** Problem statement **
In the data below, locate each line with the word "بشكل" and list it.

** Records for processing follows **

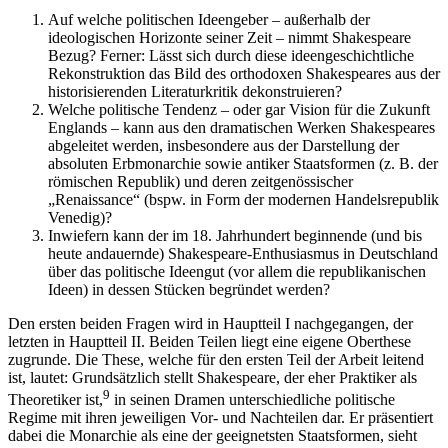
Auf welche politischen Ideengeber – außerhalb der
ideologischen Horizonte seiner Zeit – nimmt Shakespeare
Bezug? Ferner: Lässt sich durch diese ideengeschichtliche
Rekonstruktion das Bild des orthodoxen Shakespeares aus der
historisierenden Literaturkritik dekonstruieren?
Welche politische Tendenz – oder gar Vision für die Zukunft
Englands – kann aus den dramatischen Werken Shakespeares
abgeleitet werden, insbesondere aus der Darstellung der
absoluten Erbmonarchie sowie antiker Staatsformen (z. B. der
römischen Republik) und deren zeitgenössischer
„Renaissance“ (bspw. in Form der modernen Handelsrepublik
Venedig)?
Inwiefern kann der im 18. Jahrhundert beginnende (und bis
heute andauernde) Shakespeare-Enthusiasmus in Deutschland
über das politische Ideengut (vor allem die republikanischen
Ideen) in dessen Stücken begründet werden?
Den ersten beiden Fragen wird in Hauptteil I nachgegangen, der
letzten in Hauptteil II. Beiden Teilen liegt eine eigene Oberthese
zugrunde. Die These, welche für den ersten Teil der Arbeit leitend
ist, lautet: Grundsätzlich stellt Shakespeare, der eher Praktiker als
9
Theoretiker ist,
in seinen Dramen unterschiedliche politische
Regime mit ihren jeweiligen Vor- und Nachteilen dar. Er präsentiert
dabei die Monarchie als eine der geeignetsten Staatsformen, sieht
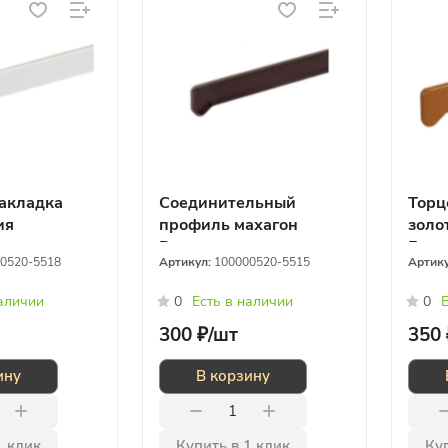
акладка
Соединительный
Торц
ия
профиль махагон
золо
Россия
Герм
0520-5518
Артикул:
100000520-5515
Артик
наличии
0
Есть в наличии
0
Е
300 ₽/
шт
350 
ину
В корзину
1 клик
Купить в 1 клик
Куп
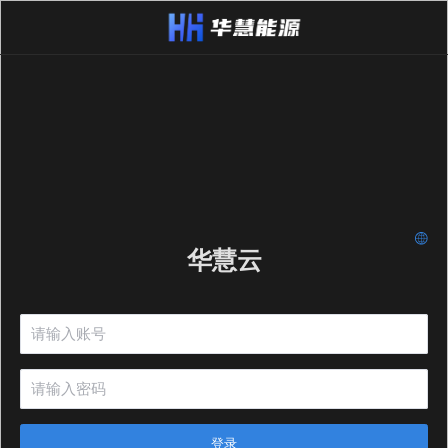
华慧云
登录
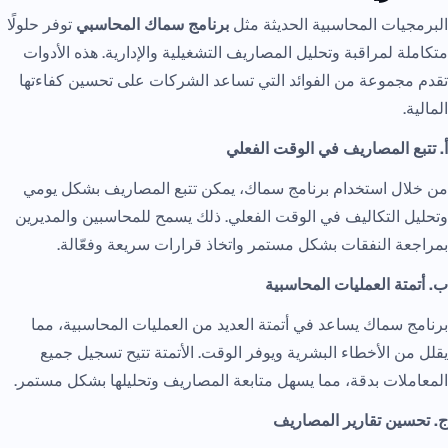
البرمجيات المحاسبية الحديثة مثل
برنامج سماك المحاسبي
توفر حلولًا
متكاملة لمراقبة وتحليل المصاريف التشغيلية والإدارية. هذه الأدوات
تقدم مجموعة من الفوائد التي تساعد الشركات على تحسين كفاءتها
المالية.
أ. تتبع المصاريف في الوقت الفعلي
من خلال استخدام برنامج سماك، يمكن تتبع المصاريف بشكل يومي
وتحليل التكاليف في الوقت الفعلي. ذلك يسمح للمحاسبين والمديرين
بمراجعة النفقات بشكل مستمر واتخاذ قرارات سريعة وفعّالة.
ب. أتمتة العمليات المحاسبية
برنامج سماك يساعد في أتمتة العديد من العمليات المحاسبية، مما
يقلل من الأخطاء البشرية ويوفر الوقت. الأتمتة تتيح تسجيل جميع
المعاملات بدقة، مما يسهل متابعة المصاريف وتحليلها بشكل مستمر.
ج. تحسين تقارير المصاريف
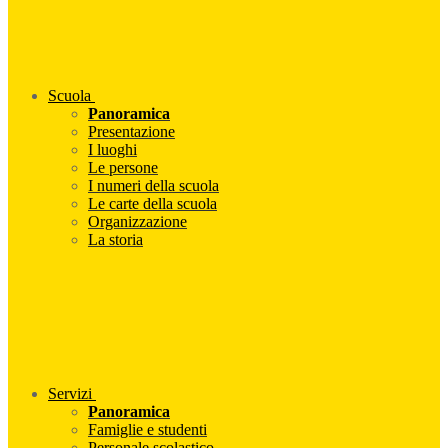
Scuola
Panoramica
Presentazione
I luoghi
Le persone
I numeri della scuola
Le carte della scuola
Organizzazione
La storia
Servizi
Panoramica
Famiglie e studenti
Personale scolastico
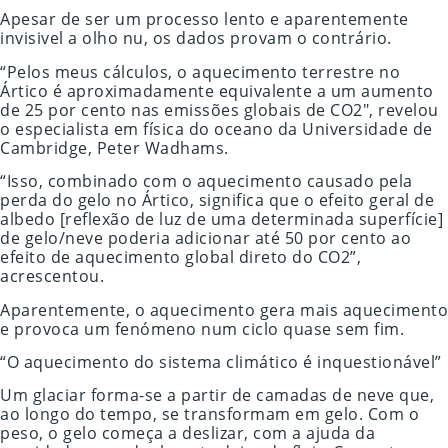
Apesar de ser um processo lento e aparentemente
invisivel a olho nu, os dados provam o contrário.
“Pelos meus cálculos, o aquecimento terrestre no
Ártico é aproximadamente equivalente a um aumento
de 25 por cento nas emissões globais de CO2″, revelou
o especialista em física do oceano da Universidade de
Cambridge, Peter Wadhams.
“Isso, combinado com o aquecimento causado pela
perda do gelo no Ártico, significa que o efeito geral de
albedo [reflexão de luz de uma determinada superfície]
de gelo/neve poderia adicionar até 50 por cento ao
efeito de aquecimento global direto do CO2”,
acrescentou.
Aparentemente, o aquecimento gera mais aquecimento
e provoca um fenómeno num ciclo quase sem fim.
“O aquecimento do sistema climático é inquestionável”
Um glaciar forma-se a partir de camadas de neve que,
ao longo do tempo, se transformam em gelo. Com o
peso, o gelo começa a deslizar, com a ajuda da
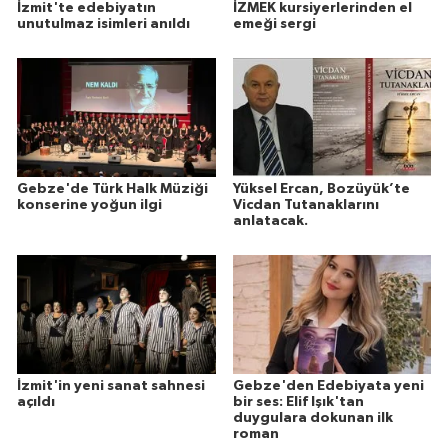
İzmit'te edebiyatın
İZMEK kursiyerlerinden el
unutulmaz isimleri anıldı
emeği sergi
Gebze'de Türk Halk Müziği
Yüksel Ercan, Bozüyük’te
konserine yoğun ilgi
Vicdan Tutanaklarını
anlatacak.
İzmit'in yeni sanat sahnesi
Gebze'den Edebiyata yeni
açıldı
bir ses: Elif Işık'tan
duygulara dokunan ilk
roman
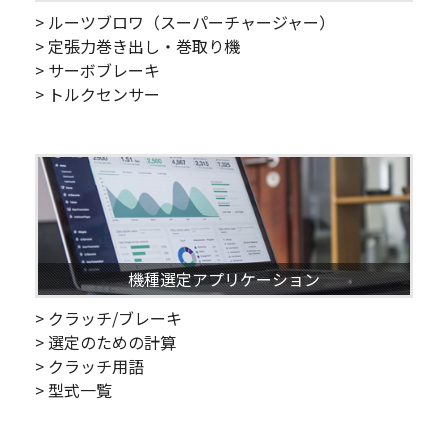
> ルーツブロワ（スーパーチャージャー）
> 定張力巻き出し・巻取り機
> サーボブレーキ
> トルクセンサー
機種選定アプリケーション
> クラッチ/ブレーキ
> 選定のための計算
> クラッチ用語
> 型式一覧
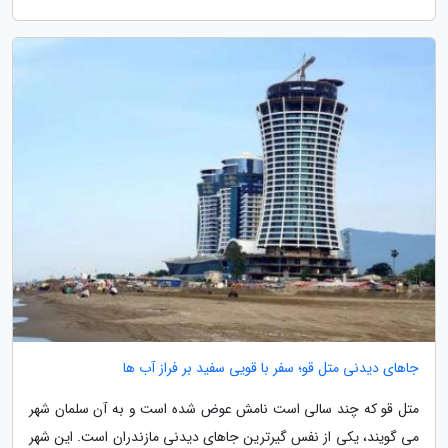
جاهای دیدنی متل قو؛ سفر با قویی سفید بر فراز آب ها
متل قو که چند سالی است نامش عوض شده است و به آن سلمان شهر
می گویند، یکی از نفس گیرترین جاهای دیدنی مازندران است. این شهر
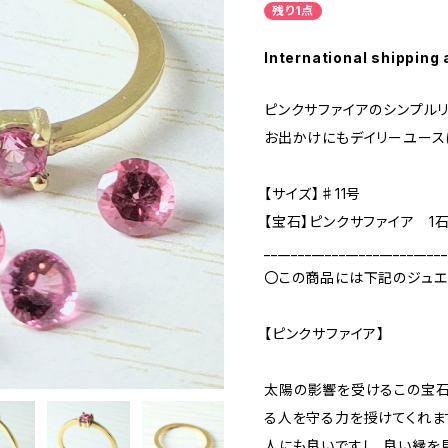
残り1点
International shipping 
ピンクサファイアのシンプルリ
お出かけにもデイリーユース
【サイズ】♯11号
【宝石】ピンクサファイア 1
___________________________
〇この商品には下記のジュエ
【ピンクサファイア】
太陽の影響を受けるこの宝石
る人を守る力を授けてくれま
人にも良いですし、良い縁を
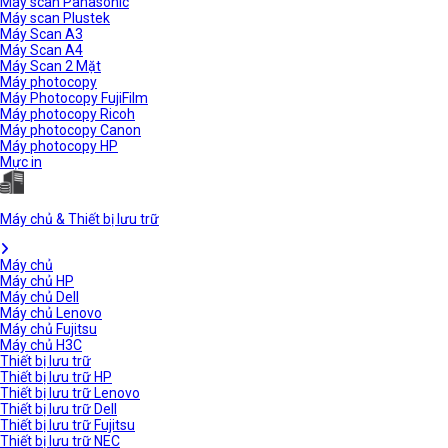
Máy scan Panasonic
Máy scan Plustek
Máy Scan A3
Máy Scan A4
Máy Scan 2 Mặt
Máy photocopy
Máy Photocopy FujiFilm
Máy photocopy Ricoh
Máy photocopy Canon
Máy photocopy HP
Mực in
Máy chủ & Thiết bị lưu trữ
Máy chủ
Máy chủ HP
Máy chủ Dell
Máy chủ Lenovo
Máy chủ Fujitsu
Máy chủ H3C
Thiết bị lưu trữ
Thiết bị lưu trữ HP
Thiết bị lưu trữ Lenovo
Thiết bị lưu trữ Dell
Thiết bị lưu trữ Fujitsu
Thiết bị lưu trữ NEC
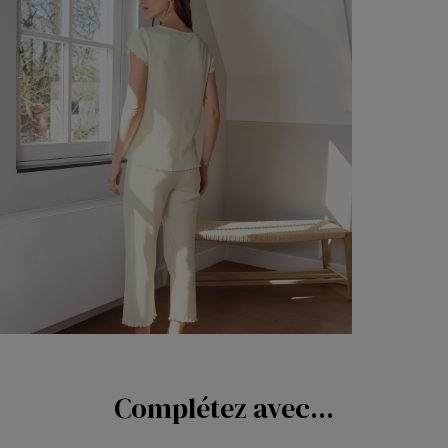
Complétez avec...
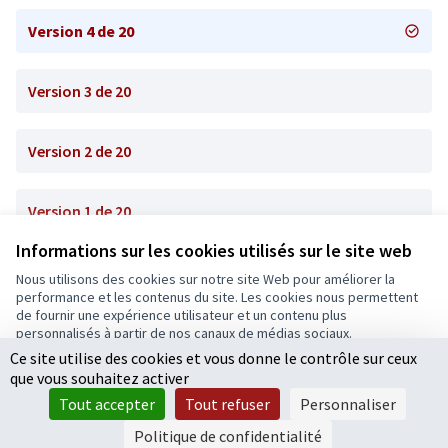
Version 4 de 20
Version 3 de 20
Version 2 de 20
Version 1 de 20
Informations sur les cookies utilisés sur le site web
Nous utilisons des cookies sur notre site Web pour améliorer la
Conditions d'utilisation
performance et les contenus du site. Les cookies nous permettent
Paramètres des cookies
de fournir une expérience utilisateur et un contenu plus
Ecrivons Angers sur X
Ecrivons Angers sur Facebook
personnalisés à partir de nos canaux de médias sociaux.
(Lien externe)
(Lien externe)
Ce site utilise des cookies et vous donne le contrôle sur ceux
Tout accepter
que vous souhaitez activer
Accepter seulement les cookies essentiels
Tout accepter
Tout refuser
Personnaliser
Licence Cre
(Lien extern
Paramètres
(Lien externe)
Site réalisé grâce au
logiciel libre Decidim
.
Politique de confidentialité
(Lien externe)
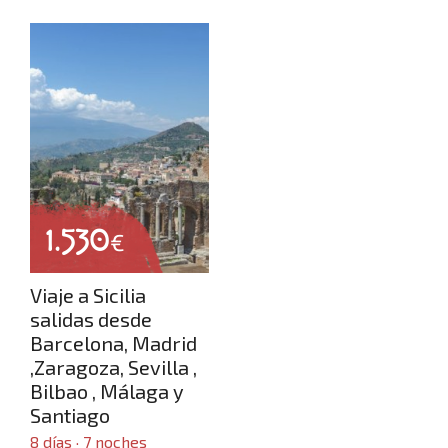
Nosotros
Contacto
1.530
€
Viaje a Sicilia
salidas desde
Barcelona, Madrid
,Zaragoza, Sevilla ,
Bilbao , Málaga y
Santiago
8 días · 7 noches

** End of Records for processing **

** Answer space **
من خلال استخدام برنامج سماك، يمكن تتبع المصاريف بشكل يومي
بمراجعة النفقات بشكل مستمر واتخاذ قرارات سريعة وفعّالة.
المعاملات بدقة، مما يسهل متابعة المصاريف وتحليلها بشكل مستمر.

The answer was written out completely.